I drove home in about 4 hours. I stopped to check Twitter at a rest stop, Half the tweets were people trying to help victims of the hurricane, and the other half were whining about political candidates and trying to push their agendas. I wanted to scream….”we need to help all these people!!!!”. I know that after Sandy, we were fortunate to have power after the storm and nearly no damage, I live about a mile from the coast. I was in shock we had fared so well. I think a lot of people thought the storm wasn’t so bad. Areas like Staten Island, Rockaway, and LBI to name just a few were devastated. I’m not writing this blog to make myself out to be something special
for going, but to give you a clue of the turmoil and complete devastation these people are facing. The wife tried to apply to FEMA for help, but was denied because she could’t get off the island to sign the paper they wanted signed. She is frantic.
Please. Contact the fire departments and ask what people need. Help people. Hell, drive down and give them a hug and some tequila. Hand them a 20$ bill. Help them clean up the damage. Do SOMETHING. It’s what makes us human. Help in whatever way you can, big or small. Foster a pet for them. Do some laundry. Bring fresh pillows and towels. Bring coffee.

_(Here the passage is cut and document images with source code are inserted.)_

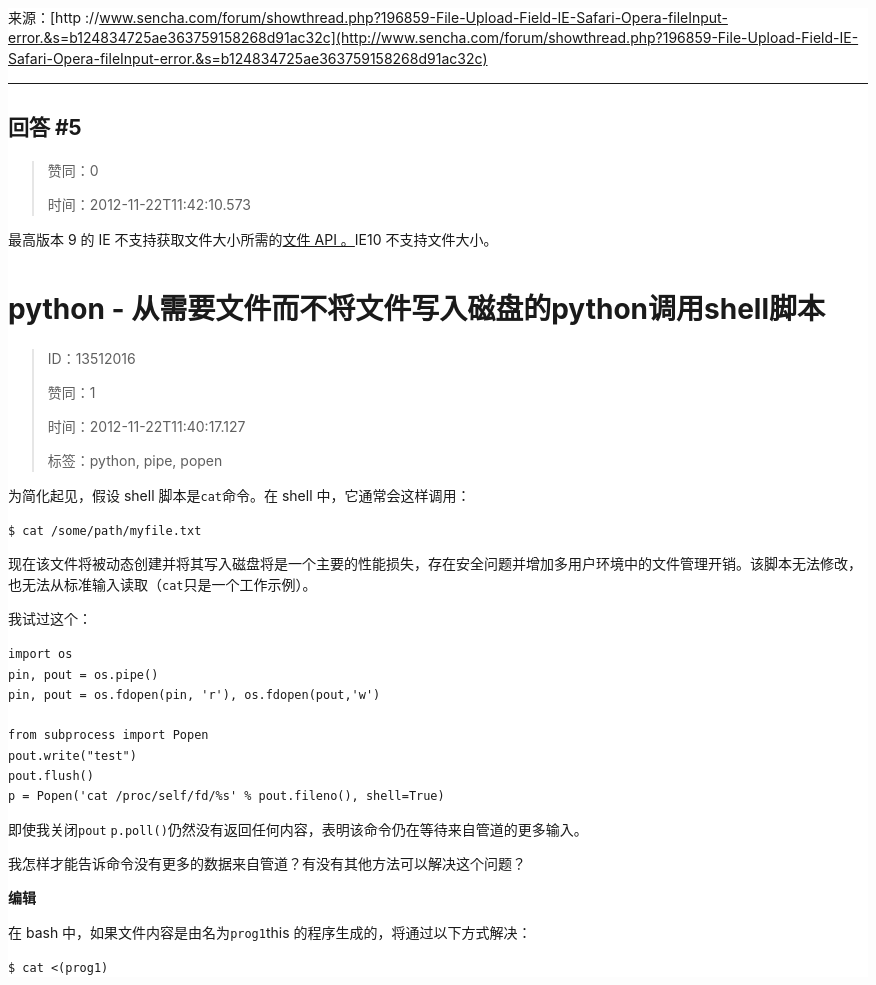 来源：[http ://www.sencha.com/forum/showthread.php?196859-File-Upload-Field-IE-Safari-Opera-fileInput-error.&s=b124834725ae363759158268d91ac32c](http://www.sencha.com/forum/showthread.php?196859-File-Upload-Field-IE-Safari-Opera-fileInput-error.&s=b124834725ae363759158268d91ac32c)

* * *

## 回答 #5

> 赞同：0
> 
> 时间：2012-11-22T11:42:10.573

最高版本 9 的 IE 不支持获取文件大小所需的[文件 API 。](http://caniuse.com/fileapi)IE10 不支持文件大小。

# python - 从需要文件而不将文件写入磁盘的python调用shell脚本

> ID：13512016
> 
> 赞同：1
> 
> 时间：2012-11-22T11:40:17.127
> 
> 标签：python, pipe, popen

为简化起见，假设 shell 脚本是`cat`命令。在 shell 中，它通常会这样调用：

```
$ cat /some/path/myfile.txt 
```

现在该文件将被动态创建并将其写入磁盘将是一个主要的性能损失，存在安全问题并增加多用户环境中的文件管理开销。该脚本无法修改，也无法从标准输入读取（`cat`只是一个工作示例）。

我试过这个：

```
import os
pin, pout = os.pipe()
pin, pout = os.fdopen(pin, 'r'), os.fdopen(pout,'w')

from subprocess import Popen
pout.write("test")
pout.flush()
p = Popen('cat /proc/self/fd/%s' % pout.fileno(), shell=True) 
```

即使我关闭`pout` `p.poll()`仍然没有返回任何内容，表明该命令仍在等待来自管道的更多输入。

我怎样才能告诉命令没有更多的数据来自管道？有没有其他方法可以解决这个问题？

**编辑**

在 bash 中，如果文件内容是由名为`prog1`this 的程序生成的，将通过以下方式解决：

```
$ cat <(prog1) 
```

I drove about 7 hours round trip to help a stranger and to teach my kids how to be kind. It was the best lesson I could teach them, and they are proud of me. They learned from the pictures how lucky we are to have a home. I made lifelong friends today. I feel like I have known them my whole life. It’s kind of eerie. I am mobilizing people to continue to send supplies down there. Please don’t forget these families. If you know anyone in the LBI area who will have a rental where this family can stay, please let me know. When they called one place, the landlord changed the rent from the advertised price of 1400 per month to over 2,000. They need a home. Help me help them.
Night Loveys. Thanks to all those who cheered me on, and to those who are out there doing great deeds!
Ps…sorry if lines don’t make sense or typos…writing on an iPad with a bad autocorrect and I am exhausted!!!